Shadow AI: The Governance Gap Facing Nonprofits
I recently ran an AI readiness assessment for a mid-sized nonprofit. Before we started, the leadership team described their AI culture as "very early days"—a few curious staff members experimenting, nothing systematic.
Then we interviewed the staff. 95% were already using AI tools for work. Four different transcription tools across the team. DeepSeek. Custom chatbots people had built to navigate internal resources.
This isn't unusual. It's the norm. And it's exactly what IBM's 2025 Cost of a Data Breach Report describes as "shadow AI"—unregulated, unauthorised AI use that organisations don't know is happening.
Shadow AI Breach Costs - What The Numbers Show
One in five organisations in IBM's 2025 Cost of a Data Breach Report experienced a breach due to shadow AI. Those with high shadow AI usage paid $670,000 more in breach costs than those without.

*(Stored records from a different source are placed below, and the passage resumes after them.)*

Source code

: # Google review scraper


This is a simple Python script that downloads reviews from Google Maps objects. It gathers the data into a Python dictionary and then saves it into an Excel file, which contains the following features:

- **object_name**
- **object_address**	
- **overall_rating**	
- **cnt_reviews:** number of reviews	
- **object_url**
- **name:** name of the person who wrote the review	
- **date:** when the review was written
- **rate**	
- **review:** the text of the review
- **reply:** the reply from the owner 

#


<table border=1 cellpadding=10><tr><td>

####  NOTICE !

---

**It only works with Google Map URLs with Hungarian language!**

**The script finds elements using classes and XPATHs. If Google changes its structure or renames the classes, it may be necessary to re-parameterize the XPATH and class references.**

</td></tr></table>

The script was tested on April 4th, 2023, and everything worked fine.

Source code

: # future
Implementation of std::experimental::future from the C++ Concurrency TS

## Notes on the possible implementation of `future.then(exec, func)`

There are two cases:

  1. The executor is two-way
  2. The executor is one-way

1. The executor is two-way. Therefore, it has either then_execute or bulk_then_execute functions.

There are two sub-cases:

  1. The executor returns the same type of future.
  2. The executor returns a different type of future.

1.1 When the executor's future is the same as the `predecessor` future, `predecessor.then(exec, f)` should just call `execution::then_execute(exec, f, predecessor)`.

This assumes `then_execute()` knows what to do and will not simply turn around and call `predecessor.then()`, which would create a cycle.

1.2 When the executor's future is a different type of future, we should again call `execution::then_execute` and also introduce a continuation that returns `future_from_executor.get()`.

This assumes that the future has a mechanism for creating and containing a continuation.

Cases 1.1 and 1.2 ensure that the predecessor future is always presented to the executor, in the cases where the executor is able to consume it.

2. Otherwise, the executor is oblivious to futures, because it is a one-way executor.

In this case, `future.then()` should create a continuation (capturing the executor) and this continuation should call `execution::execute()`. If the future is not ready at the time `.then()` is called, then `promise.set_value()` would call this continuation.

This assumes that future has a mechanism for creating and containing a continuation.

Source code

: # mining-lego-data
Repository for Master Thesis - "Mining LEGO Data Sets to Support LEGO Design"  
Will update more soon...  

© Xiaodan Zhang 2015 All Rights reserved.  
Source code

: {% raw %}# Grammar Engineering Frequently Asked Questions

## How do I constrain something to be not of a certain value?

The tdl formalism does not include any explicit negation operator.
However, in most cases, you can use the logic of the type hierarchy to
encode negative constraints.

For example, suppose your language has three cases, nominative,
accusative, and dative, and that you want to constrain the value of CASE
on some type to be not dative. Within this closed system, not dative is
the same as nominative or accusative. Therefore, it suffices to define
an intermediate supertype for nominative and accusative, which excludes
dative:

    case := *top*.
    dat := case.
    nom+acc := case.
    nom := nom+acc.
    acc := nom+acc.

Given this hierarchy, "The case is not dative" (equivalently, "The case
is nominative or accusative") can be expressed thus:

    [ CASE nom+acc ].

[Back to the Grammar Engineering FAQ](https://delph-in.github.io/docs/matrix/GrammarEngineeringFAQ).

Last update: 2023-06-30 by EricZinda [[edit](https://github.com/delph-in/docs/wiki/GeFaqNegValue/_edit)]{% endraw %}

Shadow AI incidents also compromised more personally identifiable information and intellectual property than typical breaches. And yet, according to Vital City, only 11% of nonprofit staff have received any guidelines about what AI use is or isn't permitted.
Why Impact Organisations Face Higher Stakes
I spent seven years evaluating early-stage innovations for an impact investment fund before starting ImpactAgent. One pattern I saw repeatedly: organisations that handle sensitive data about vulnerable populations face asymmetric consequences when things go wrong.
A fintech startup that leaks customer data faces fines and churn. A nonprofit that leaks beneficiary data faces something worse—a breach of trust with the very people it exists to serve. Nonprofits are the most trusted sector in the US. That trust is the foundation of the work. It's also fragile.
The Crisis Text Line learned this the hard way. When news broke that they'd shared anonymised data from crisis counselling sessions with a for-profit spin-off, the backlash was severe, with people voicing anger and disgust at the betrayal of vulnerable people. Although the data was anonymised, previous studies have indicated it is still possible to trace records back to specific individuals from anonymised data.
Shadow AI creates exactly this kind of exposure. Staff sharing beneficiary details with ChatGPT to draft case notes and emails. Programme teams uploading partner data to AI tools to generate reports. Finance staff feeding donor information into AI assistants to speed up acknowledgement letters.
None of this is malicious, and it's frequently done with the best of intentions given heavy nonprofit workloads—but it creates significant risk.
The Gap Between Policy and Practice
Most organisations I work with have a data privacy policy already in place, and are starting to think through their AI policy.
The AI policy should just be a starting point. It's essential that staff know what it actually means in practice. Staff don't need philosophy. They need answers: can I paste this grant report into ChatGPT? What about meeting notes that mention a partner organisation? Is it okay to use AI for donor communications?
A data classification that distinguishes between public information (fine to use), internal information (probably fine), confidential information (ask first), and restricted information (never)—that's governance. Everything else is good intentions.
The IBM report found that companies using AI extensively *with* proper security saw $1.9 million in savings. The problem isn't AI—it's AI use without structure behind it.
Three Questions to Ask
1. Do you actually know what tools your staff are using?
Not what's approved in the policy, but what they're actually using. The only way to find out is to ask—and to ask in a way that feels safe enough for people to be honest. Leadership surveys rarely surface the full picture, but conversations do.
2. Can your staff articulate what data they shouldn't share with AI?
If the answer is "I'm not sure" or "I assume anything confidential," you have a gap. Staff want to avoid tripping over your organisation's guidelines—but they can only do so if it's clear what those guidelines are.
3. Who owns this?
Who on the team is responsible for knowing whether your AI use is creating risk? If the answer is "no one," that's the first thing to fix.
What Comes Next
Building AI governance that actually works—that enables staff to be more productive while protecting the data you're trusted to hold—is not as simple as approving a policy. It requires understanding and buy-in from your staff, whilst also ensuring they can work with tools that make their day-to-day easier.
If your organisation is using AI without a strategy (and statistically, it probably is), that's not a moral failing. It's a common situation. But it's also a situation that gets more expensive to fix the longer you wait.
An AI Action Plan starts with listening to your staff—understanding what they're already doing, where the risks are, and what governance would actually help.
This post was written with AI assistance—I provided Claude with a detailed prompt and source documents, then edited the AI-produced draft to add personal examples and perspective. Total time saved: approximately 2 hours.